A spacecraft is generally required to make a planet-fall: the typical way to carry out this re-entry flight into the planetary atmosphere involves using a blunt body with an integrated rigid heat shield or thermal protection system (TPS), which must absorb the kinetic energy of the vehicle.
A promising technology for next generation TPS is called HIAD (Hypersonic Inflatable Aerodynamic Decelerator). This technology utilizes flexible materials combined with structural inflatable bladders to protect the vehicle from the thermal loads experienced during re-entry; the concept is to inflate an air bag to be used as a heat shield instead of using a conventional rigid TPS.
To overcome the limits of current HIADs, Luigi Torre and colleagues (University of Perugia) in their present work have envisioned the new concept of flexible TPS: In their “Armadillo-like” design, a series of overlapping sacrificial movable tiles are placed on an inflatable bladder thus to work as a continuous flexible thermal barrier.

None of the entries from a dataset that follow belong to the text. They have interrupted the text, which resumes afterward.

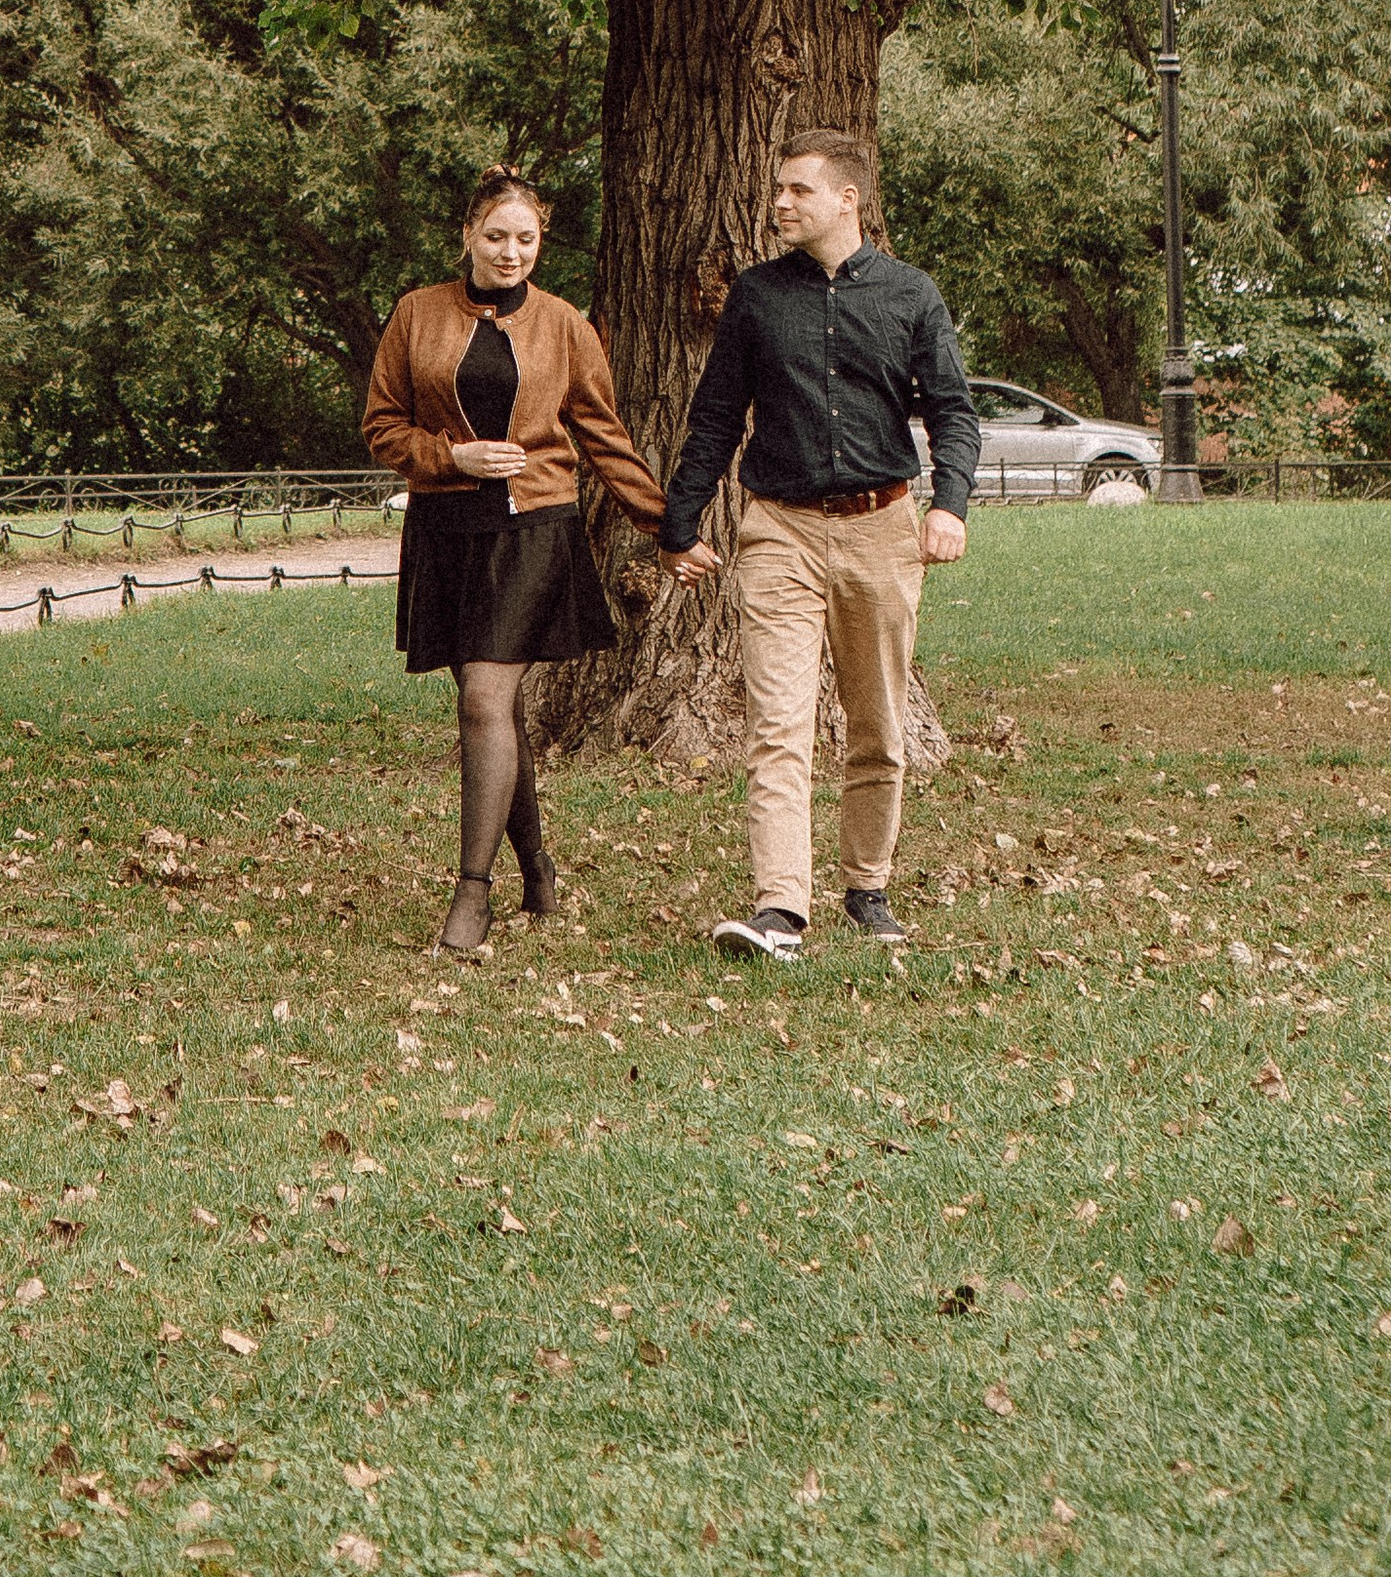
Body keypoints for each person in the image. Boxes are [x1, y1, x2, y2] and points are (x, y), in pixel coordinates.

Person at [661, 125, 977, 958]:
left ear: (848, 198)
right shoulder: (756, 297)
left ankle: (866, 887)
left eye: (797, 189)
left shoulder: (911, 295)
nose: (779, 203)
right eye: (778, 188)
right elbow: (716, 417)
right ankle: (780, 910)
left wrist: (950, 507)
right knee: (779, 724)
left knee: (876, 726)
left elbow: (952, 411)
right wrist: (680, 522)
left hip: (883, 529)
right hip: (780, 533)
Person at [363, 165, 667, 956]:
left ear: (540, 243)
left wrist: (663, 522)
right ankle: (537, 866)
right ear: (467, 236)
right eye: (496, 237)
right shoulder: (415, 315)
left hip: (535, 528)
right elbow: (381, 426)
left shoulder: (565, 324)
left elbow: (601, 433)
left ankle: (474, 895)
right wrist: (447, 457)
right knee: (492, 708)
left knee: (485, 699)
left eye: (526, 240)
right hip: (446, 529)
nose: (510, 254)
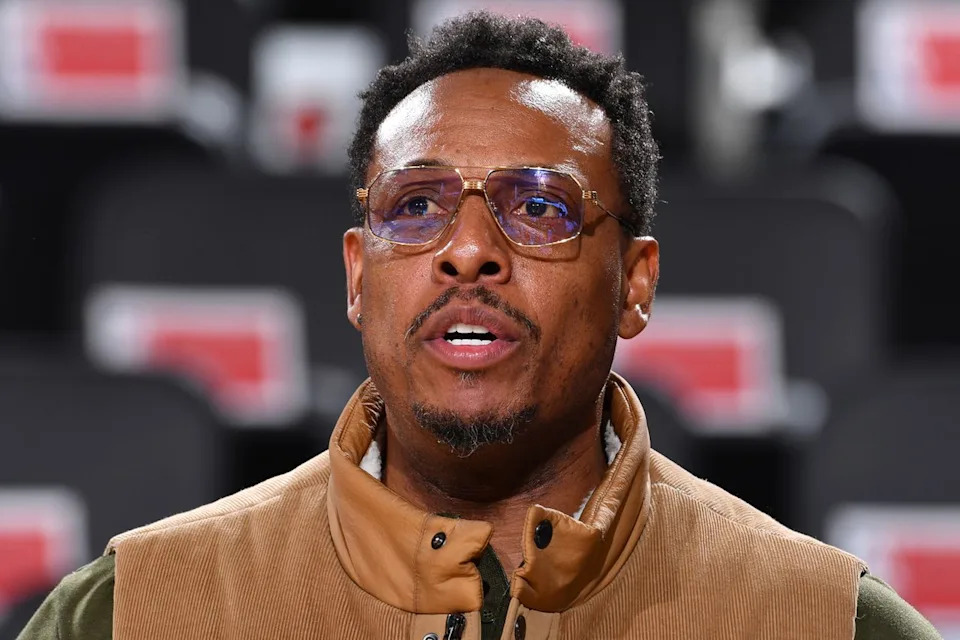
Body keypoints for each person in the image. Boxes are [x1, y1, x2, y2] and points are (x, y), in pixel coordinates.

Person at [18, 12, 941, 640]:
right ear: (358, 276)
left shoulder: (829, 623)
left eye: (538, 208)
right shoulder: (128, 615)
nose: (467, 251)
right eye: (415, 205)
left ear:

It was shown that EPDM/Aramid can effectively impregnate a woven carbon fabric, and that the resulting elastomeric flexible composites can be used as a structural substrate for a series of overlapping EPDM/Aramid tiles. To fully confirm the possibility to exploit the newly introduced concept of flexible TPS, the characterization of the proposed design via arc-jet torches will need to be addressed.